The regulator’s job is to make sure that insurance rates are:

  • Adequate to pay claims
  • Not excessive
  • Not unfairly discriminatory.

Regulators may approve or deny the rate change, or ask for more information.

What Factors Affect Insurance Rates?

At its simplest, insurance is “money in…money out.”

Money In = Premium Collected

Cheap insurance rates may leave the insurance company with insufficient money to pay claims and make a profit. Rates that are too high may send customers fleeing to other insurers.

Money Out = Losses 

The most important determinant of insurance rates. More losses than expected puts pressure for the insurance company to raise rates. Fewer losses puts downward pressure on rates.

But here’s the rest of the story:

Insurance Company Financial Strength – Well-managed insurance companies keep adequate reserves to pay claims on a rainy day. Insurers with strong financials can weather a bad year without huge rate increases. Weaker ones need more frequent rate adjustments. The best way to learn the financial condition of an insurance company? A.M. Best tests the financial strength of insurers and assigns them a letter grade.

Type of Insurance Company – Mutual insurance companies are owned by their customers. After they pay claims, mutuals store their profits to pay future claims.
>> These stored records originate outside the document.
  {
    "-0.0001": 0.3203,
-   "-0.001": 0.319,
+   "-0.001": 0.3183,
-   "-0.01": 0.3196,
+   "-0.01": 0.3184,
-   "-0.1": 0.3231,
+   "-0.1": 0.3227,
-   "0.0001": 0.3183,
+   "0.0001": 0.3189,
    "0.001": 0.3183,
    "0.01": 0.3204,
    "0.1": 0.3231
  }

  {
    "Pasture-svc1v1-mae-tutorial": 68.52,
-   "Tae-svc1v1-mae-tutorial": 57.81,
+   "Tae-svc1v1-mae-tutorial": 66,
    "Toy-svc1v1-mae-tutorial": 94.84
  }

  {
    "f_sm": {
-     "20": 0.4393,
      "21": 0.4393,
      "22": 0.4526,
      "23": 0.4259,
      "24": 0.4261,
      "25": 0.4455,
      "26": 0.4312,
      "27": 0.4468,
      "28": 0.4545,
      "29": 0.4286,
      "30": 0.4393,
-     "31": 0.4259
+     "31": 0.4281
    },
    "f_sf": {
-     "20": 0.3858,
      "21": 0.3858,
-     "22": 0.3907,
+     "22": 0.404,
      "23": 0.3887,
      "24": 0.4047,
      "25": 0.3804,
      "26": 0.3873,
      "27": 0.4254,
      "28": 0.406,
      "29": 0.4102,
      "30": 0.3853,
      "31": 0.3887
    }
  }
Other insurance companies are stockholder owned. Stockholders expect a return on their investment. Investors pressure executives of publicly held companies to improve profits every quarter. This can lead to larger or more frequent rate increases to stay ahead of current losses.

Reinsurance – Almost every insurance company is also an insurance consumer. They buy insurance against “the big one”. This is called reinsurance. Most companies reinsure against annual total losses exceeding a certain amount. This dampens the impact of multiple hurricanes, fires or other disasters in one year.
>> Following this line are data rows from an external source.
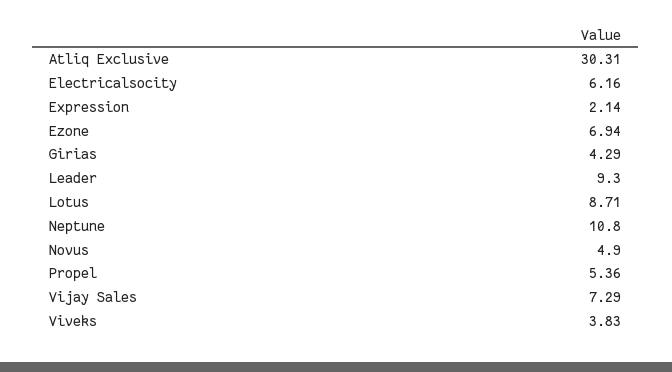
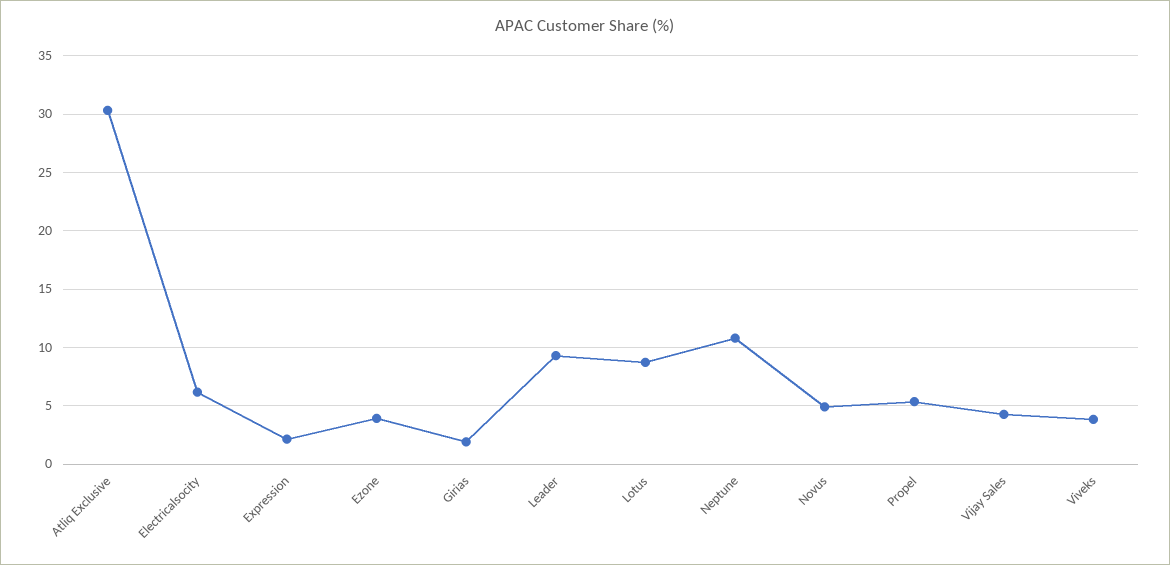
  {
    "Atliq Exclusive": 30.31,
    "Electricalsocity": 6.16,
    "Expression": 2.14,
-   "Ezone": 6.94,
+   "Ezone": 4,
-   "Girias": 4.29,
+   "Girias": 2,
    "Leader": 9.3,
    "Lotus": 8.71,
    "Neptune": 10.8,
    "Novus": 4.9,
    "Propel": 5.36,
-   "Vijay Sales": 7.29,
+   "Vijay Sales": 4,
    "Viveks": 3.83
  }

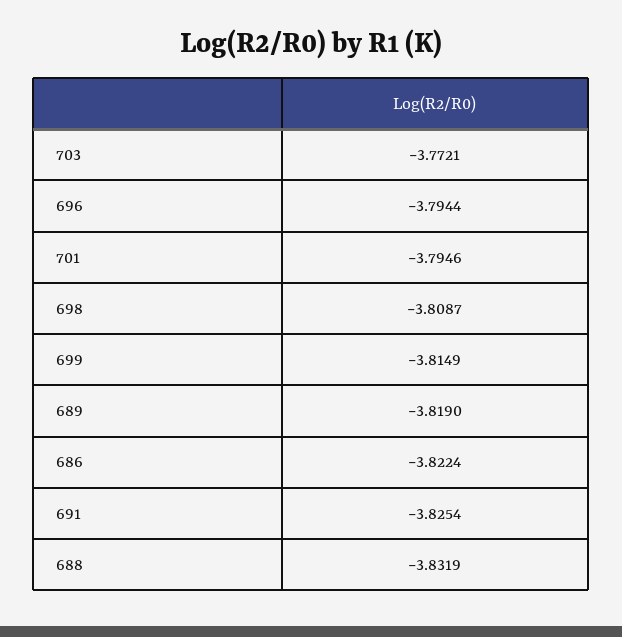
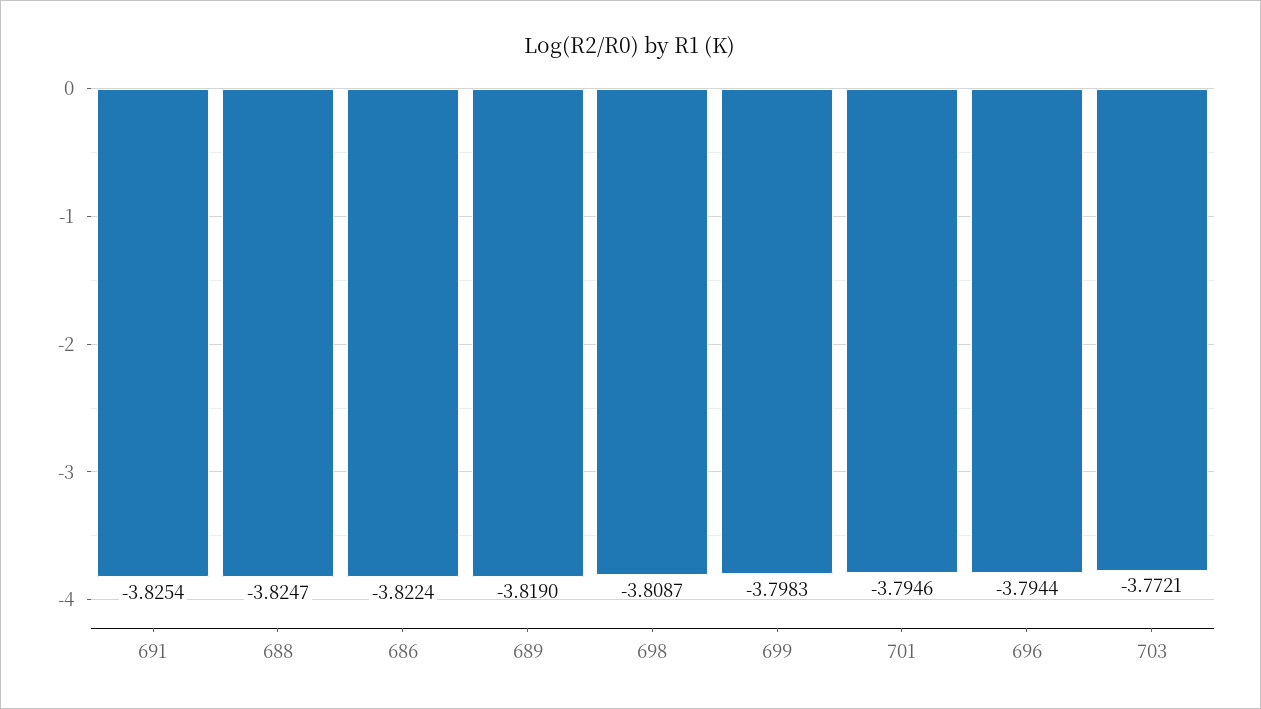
  {
    "703": -3.7721,
    "696": -3.7944,
    "701": -3.7946,
    "698": -3.8087,
-   "699": -3.8149,
+   "699": -3.7983,
    "689": -3.819,
    "686": -3.8224,
    "691": -3.8254,
-   "688": -3.8319
+   "688": -3.8247
  }

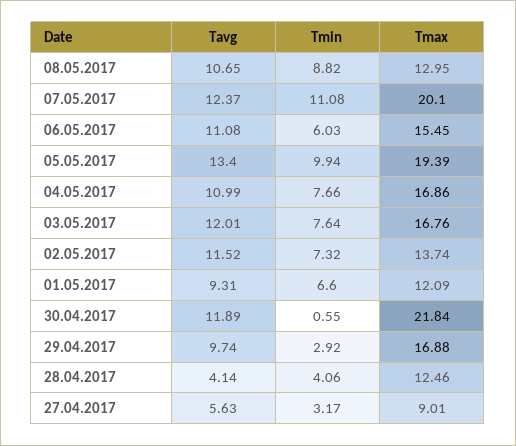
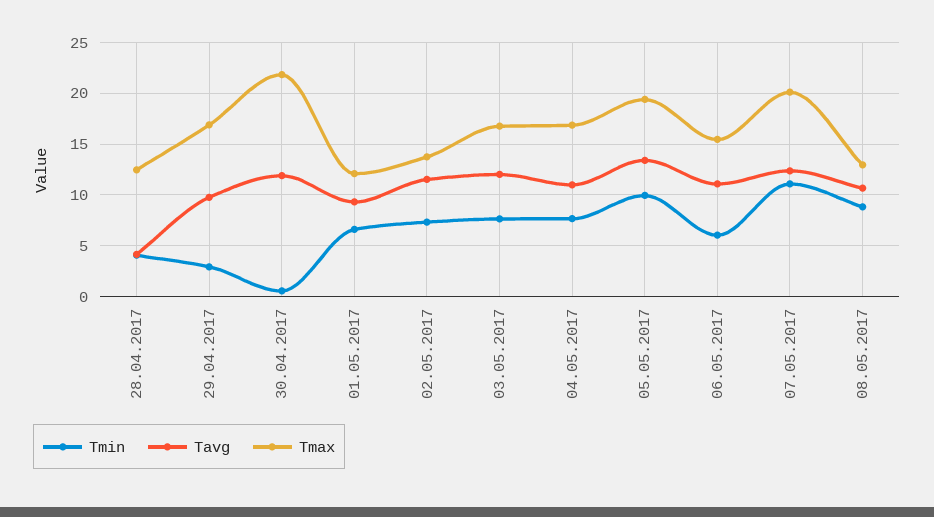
  {
    "Tavg": {
      "08.05.2017": 10.65,
      "07.05.2017": 12.37,
      "06.05.2017": 11.08,
      "05.05.2017": 13.4,
      "04.05.2017": 10.99,
      "03.05.2017": 12.01,
      "02.05.2017": 11.52,
      "01.05.2017": 9.31,
      "30.04.2017": 11.89,
      "29.04.2017": 9.74,
-     "28.04.2017": 4.14,
+     "28.04.2017": 4.14
-     "27.04.2017": 5.63
    },
    "Tmin": {
      "08.05.2017": 8.82,
      "07.05.2017": 11.08,
      "06.05.2017": 6.03,
      "05.05.2017": 9.94,
      "04.05.2017": 7.66,
      "03.05.2017": 7.64,
      "02.05.2017": 7.32,
      "01.05.2017": 6.6,
      "30.04.2017": 0.55,
      "29.04.2017": 2.92,
-     "28.04.2017": 4.06,
+     "28.04.2017": 4.06
-     "27.04.2017": 3.17
    },
    "Tmax": {
      "08.05.2017": 12.95,
      "07.05.2017": 20.1,
      "06.05.2017": 15.45,
      "05.05.2017": 19.39,
      "04.05.2017": 16.86,
      "03.05.2017": 16.76,
      "02.05.2017": 13.74,
      "01.05.2017": 12.09,
      "30.04.2017": 21.84,
      "29.04.2017": 16.88,
-     "28.04.2017": 12.46,
+     "28.04.2017": 12.46
-     "27.04.2017": 9.01
    }
  }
Generally, larger insurers buy less reinsurance than smaller ones. Smaller insurers have less surplus, and thus are more vulnerable to catastrophic losses.

Of course, reinsurers are also insurance companies. They must collect more premium if they suffer unexpectedly large claims. Insurance companies pay different reinsurance rates based on their individual loss experience.

Do Disasters in Other States Affect My Insurance Rates?

Probably not as much as you think. Maine insurance regulators only allow insurers to file rates based upon Maine premium and losses. Claims that a company pays in California or Florida are not baked into Maine insurance rates.

BUT…

Insurance companies factor nationwide overhead costs into Maine rates. Cost like advertising, salaries – and reinsurance. Since events outside Maine influence reinsurance costs, they influence Maine customers’ rates. Just less than you might expect.